Controversial Internet Corporation for Assigned Names and Numbers (ICANN) President and Chief Executive Officer Stuart Lynn announced Tuesday his intention to retire when his term is due up next year.

Lynn has been the subject of considerable ire among advocates for a "free" Internet. In the almost two years Lynn has been chief of ICANN, the U.S. root server responsible for policy affecting the .com, .net, .org and the seven new top-level domains (TLDs), he's been criticized for continuing a trend of bureaucratic micro- management.

"I immensely enjoy my position and working with my colleagues and the community to accomplish ICANN's mission," he said in a released statement. "But this is a 7 day-a-week, 24 hours-per-day job and I now need to pay attention to my personal life and health."

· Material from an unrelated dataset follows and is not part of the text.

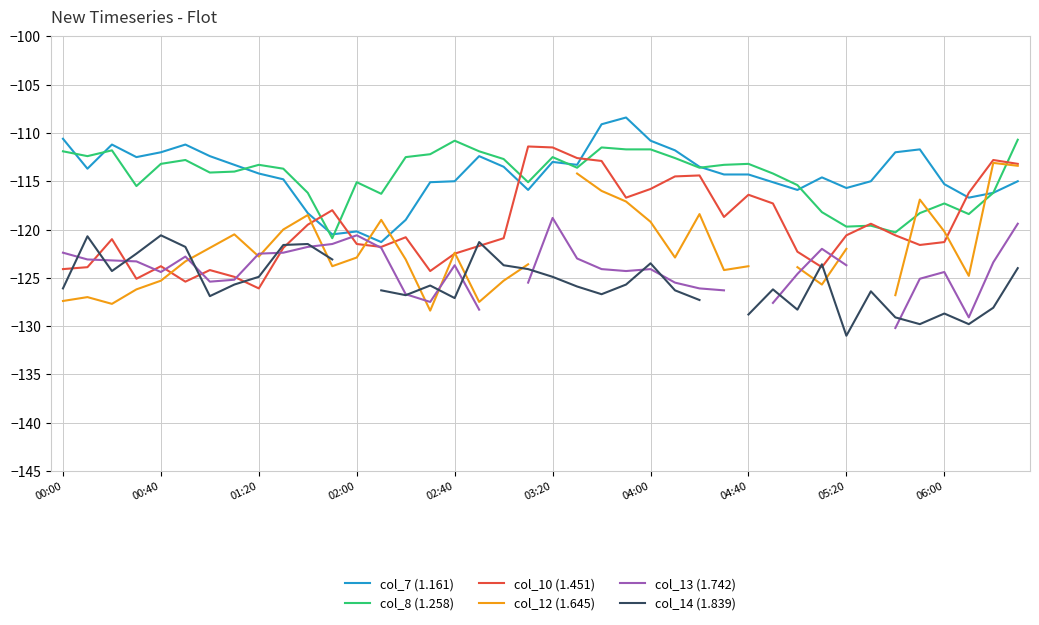

How many lines are shown in the chart?

6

Lynn announced his intentions to retire one year before his two-year contract expired to give ICANN's board of directors ample time to find a replacement and provide a smooth transition of power.

According to Mary Hewitt, ICANN spokesperson, the board of directors has established a search committee to find Lynn's replacement before he leaves next March. Hopefully time enough, she said, for one final piece of business on ICANN's agenda.

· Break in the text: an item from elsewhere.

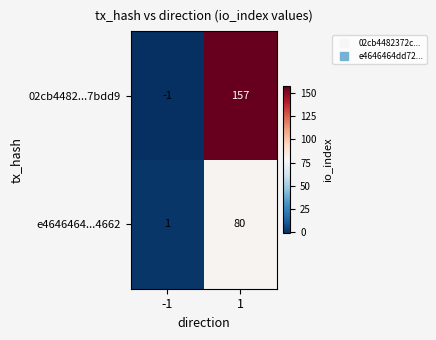

Read the e4646464...4662 value at 1, to the nearest 10.

80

"By (March 2003), hopefully, the reform process will have shaken out and been completed," she said.

It might be his final item on the agenda before leaving, but certainly not Lynn's least important. In fact, his efforts between now and next March will likely determine how history writers will treat the oft-maligned executive.

ICANN has drawn fire from individuals and groups representing the "common" Internet users since its inception in the 1990s. Whether it's the organization's decision to keep its 'board squatters' in power, approving (or disapproving) new TLDs or raising the fees to keep the organization afloat, watchdog groups have been hounding its directors and namely its boss -- Lynn.

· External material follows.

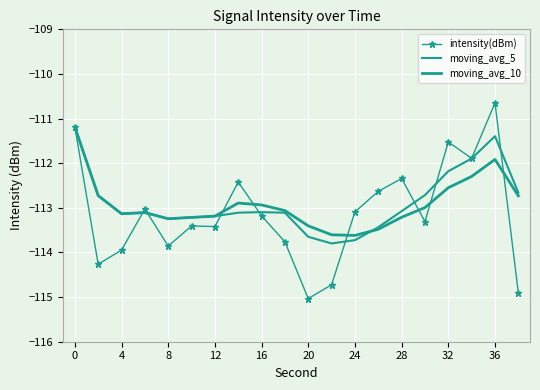

Rank the series by their maximum value, from highest to lowest.

intensity(dBm), moving_avg_5, moving_avg_10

Until recently, ICANN has been given carte blanche to conduct its affairs in the manner its sees best under the terms of its contract with the U.S. Department of Commerce (DOC), which awarded ICANN authority over .com and other U.S. root server domain extensions. But Lynn's recent proposal to revamp ICANN has met with not only advocate outrage, but Congressional scrutiny.

Andrew McLaughlin, ICANN vice president and chief policy officer, also announced his decision to retire, but on July 1, though he will work part-time to ensure a smooth transition. McLaughlin is returning to Harvard Law School's Berman Center for Internet & Society.

"Both Stuart and Andrew have made extraordinary contributions to ICANN," said Vint Cerf, ICANN board chairman. "We are relying on them both to continue their diligent work on ICANN's behalf until these transitions have run their full course."